For instance, my team has a lot of young guys on it. so my focus is on the mentoring and teaching Basic Army Functions(S1, S3 etc) to 18X-rays. As opposed to a team or group of individuals with all senior guys who are in the "fire and forget" mode. These guys need minor tweaking as they prepare to take over as Team Sergeants and shift from the "doer" to the "supervisor".

The requirements these days just keep growing daily making it hard for an experienced guy keeping up on all the latest stuff in all the areas that we are expected to be masters of, and impossible for the new guys to get a step ahead of the learning curve.

Technology is great when you have power and batteries....... Not too many people can do link analysis on the back of an MRE box with a grease pencil anymore.

While I'll regret not being out running with the boys... I look forward to leaving some of the BS behind and getting my blood pressure back to a normal level when I retire from my Army career.

MtnGoat
02-26-2011, 14:24
It's great when a TS has the time to mentor his ODA at all levels - Staff sections to the tactical level.

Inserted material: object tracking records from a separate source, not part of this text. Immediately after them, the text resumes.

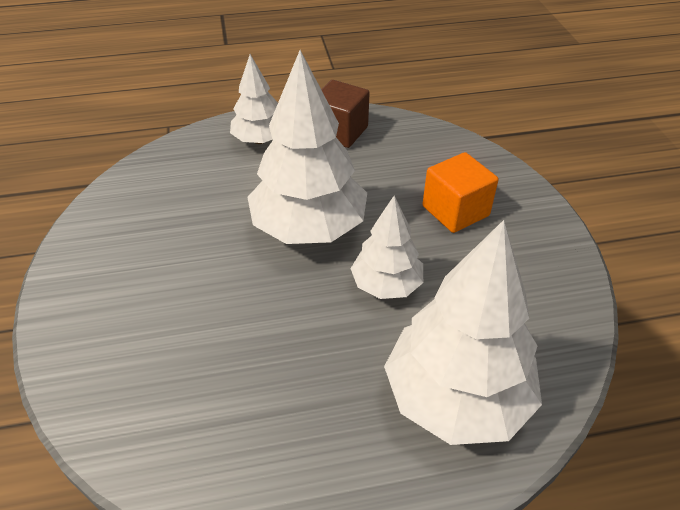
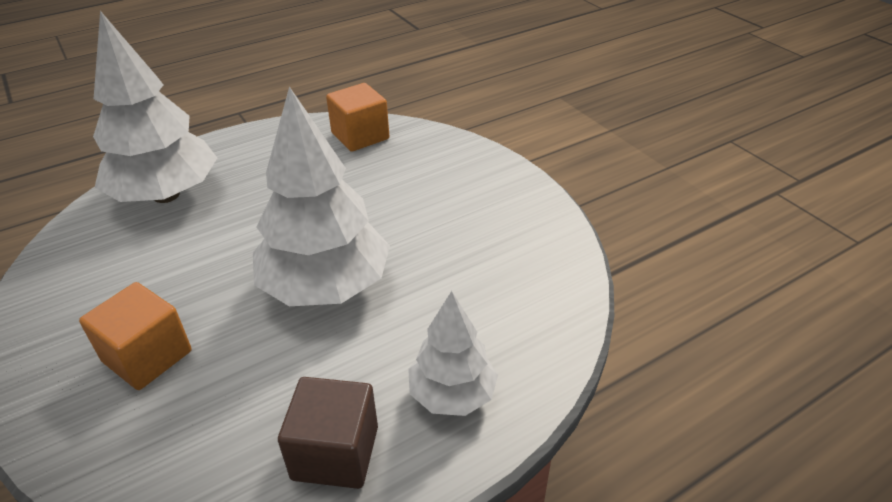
camera: 160 degrees right, 5 degrees down
white tree [351,195,423,299] -> none
none -> orange cube [326,83,389,152]

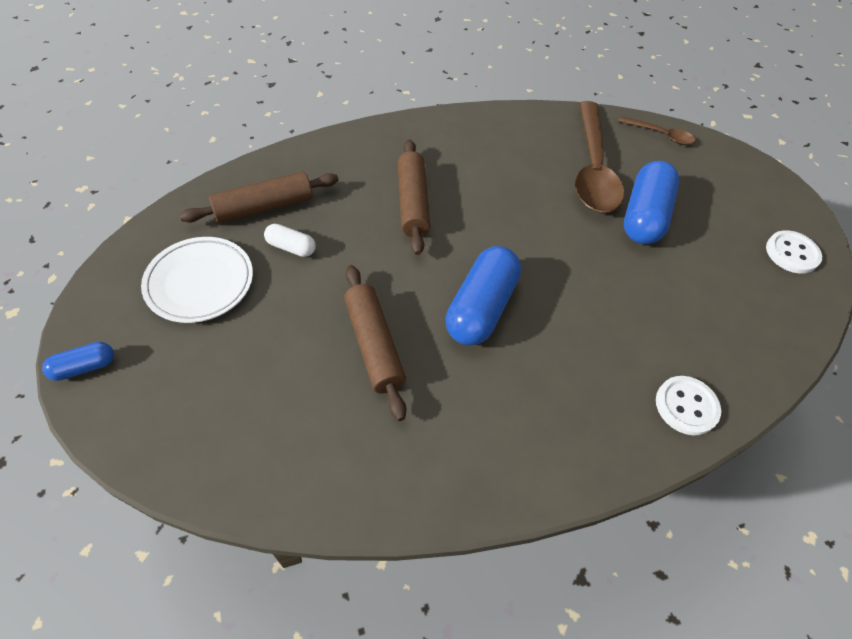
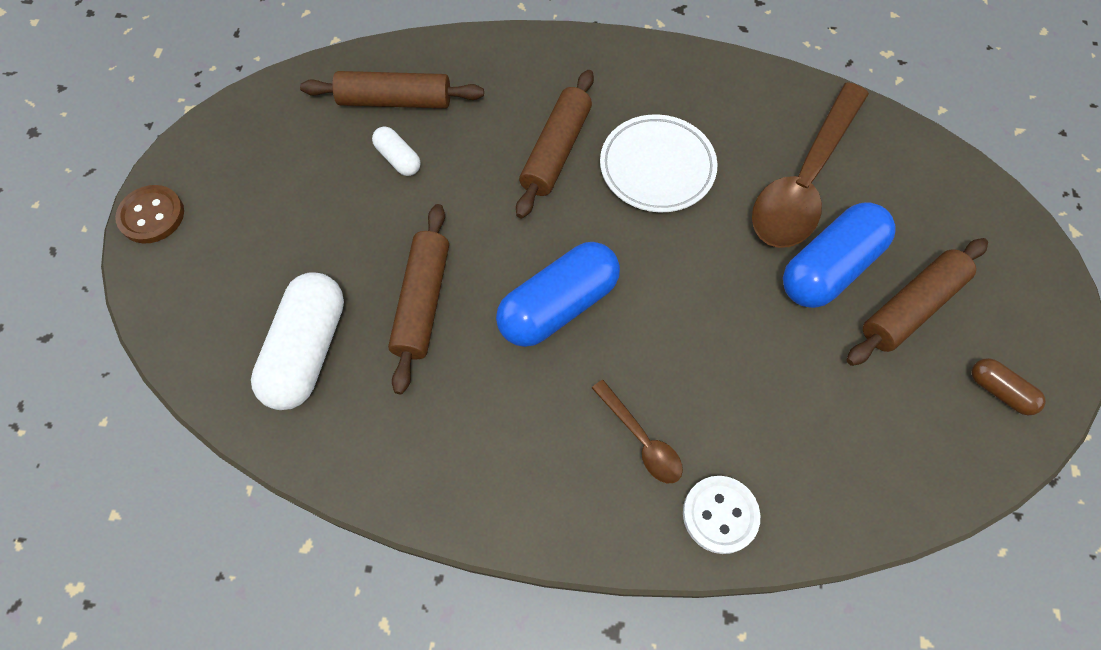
camera: 30 degrees right, 10 degrees up
blue capsule [42,342,114,381] -> brown button [115,185,184,244]
white plate [141,237,253,323] -> white plate moved to [600,114,717,212]
brown spoon [618,116,695,145] -> brown spoon moved to [592,380,683,483]
white button [766,230,822,274] -> brown capsule [971,358,1046,415]
none -> white capsule [251,272,344,410]
none -> brown rolling pin [847,238,988,366]

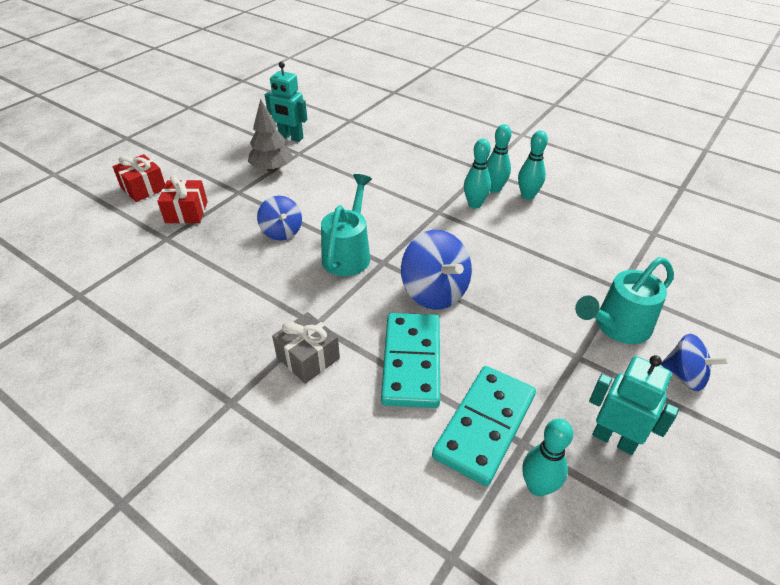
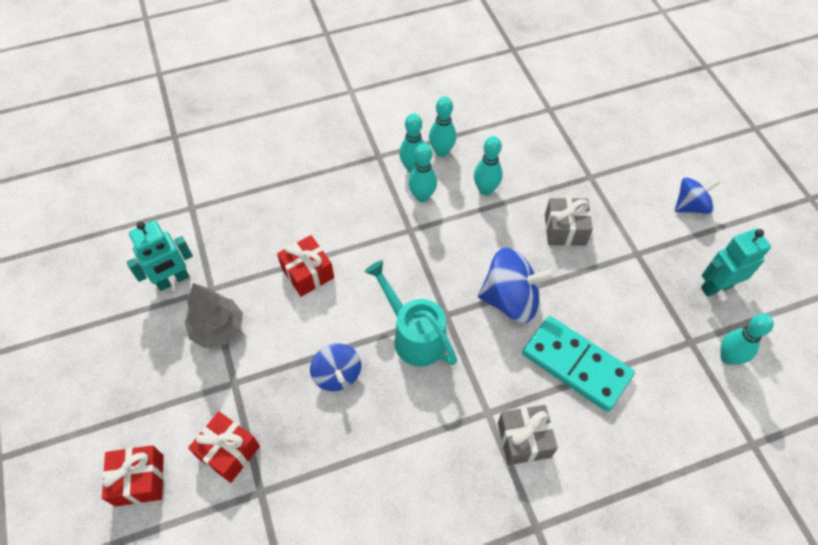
camera: 55 degrees left, 15 degrees up
blue spinning top [257,196,302,240] -> blue spinning top turned 60 degrees clockwise [310,343,361,391]
turquoise domino [432,366,536,486] -> none
turquoise watering can [575,257,674,344] -> none
none -> red gift [277,235,334,297]
none -> turquoise bowling pin [474,136,503,195]
none -> grey gift [545,198,593,246]

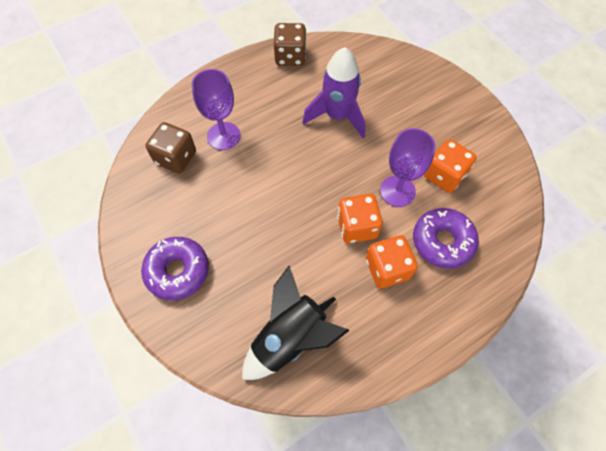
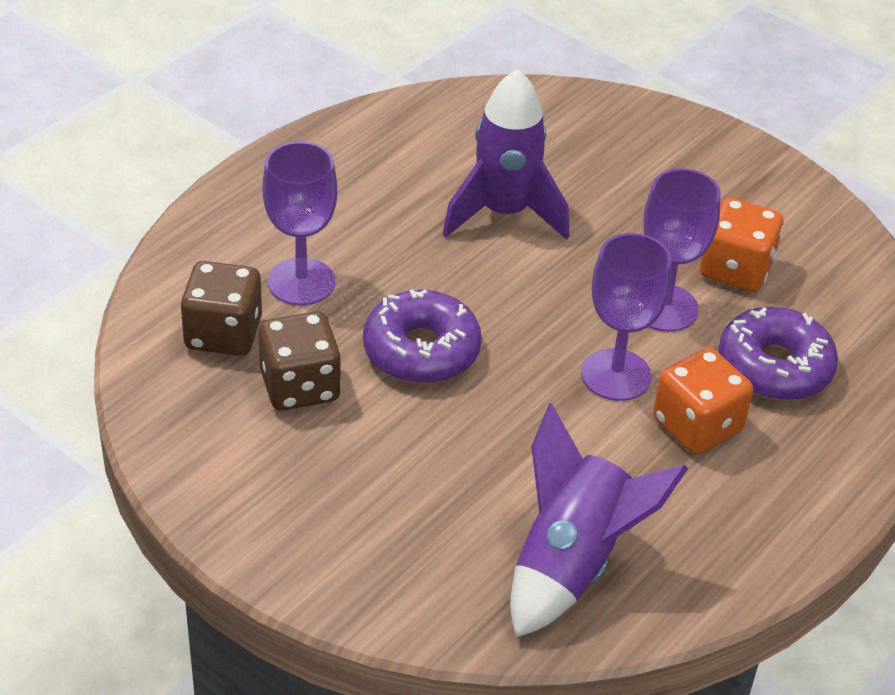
camera: 20 degrees left, 20 degrees down
purple donut [141,237,209,300] -> purple donut moved to [363,289,482,383]
black rocket [242,266,350,380] -> purple rocket [510,403,688,637]
brown dice [274,23,306,66] -> brown dice moved to [258,311,341,411]
orange dice [337,194,383,243] -> purple goblet [581,233,671,401]

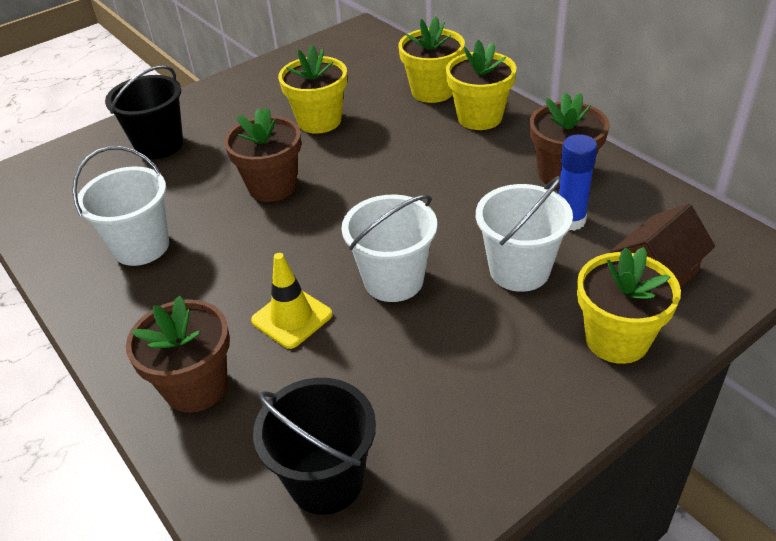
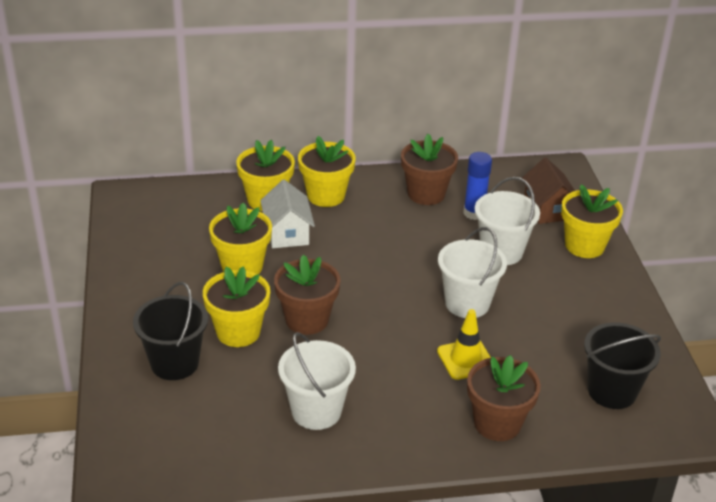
camera: 65 degrees left, 5 degrees down
none -> yellow flower pot [203,266,270,347]
none -> white house [260,180,315,248]

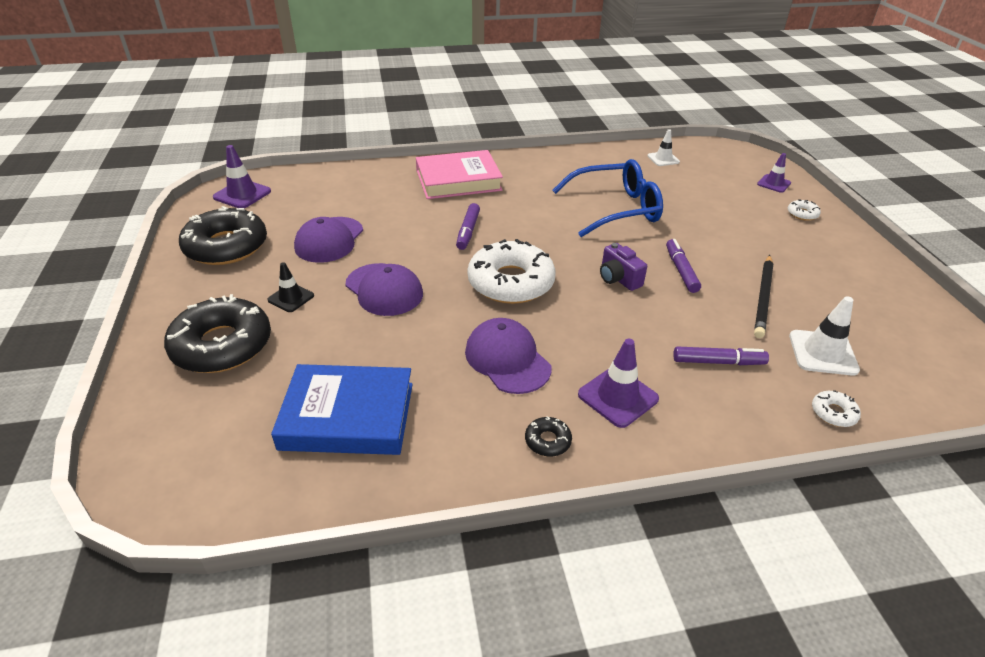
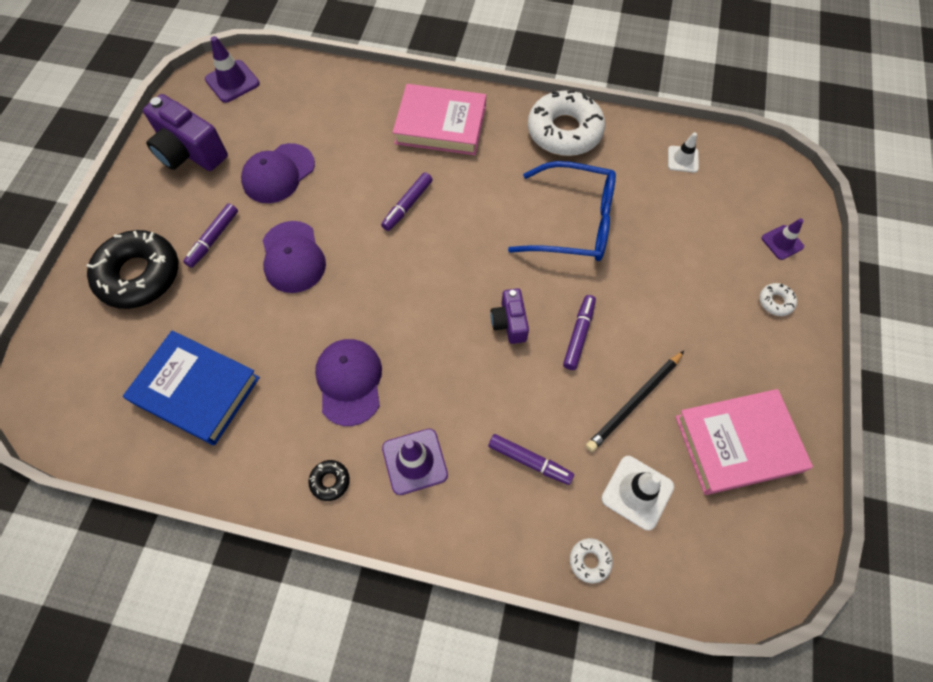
camera: 25 degrees right, 25 degrees up
black donut [179,206,267,265] -> purple camera [143,94,228,171]
black traffic cone [267,262,314,312] -> purple marker [183,203,238,268]
white donut [467,239,556,304] -> white donut moved to [528,90,605,156]
none -> pink book [675,389,813,495]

I think now a days you have guys that are really only looking at being the nest they can at the Job (MOS) outside of doing extra schooling for speciality skills, they don't look at cross training a much. It's IMO that guys like to be off more due to the long deployments and the main reason is RANGES.

Blitzzz (RIP)
02-26-2011, 20:00
As a team sergeant I was forced by the need to prepare "young E7s" to be good team sergeants. Mentoring time was limited to them.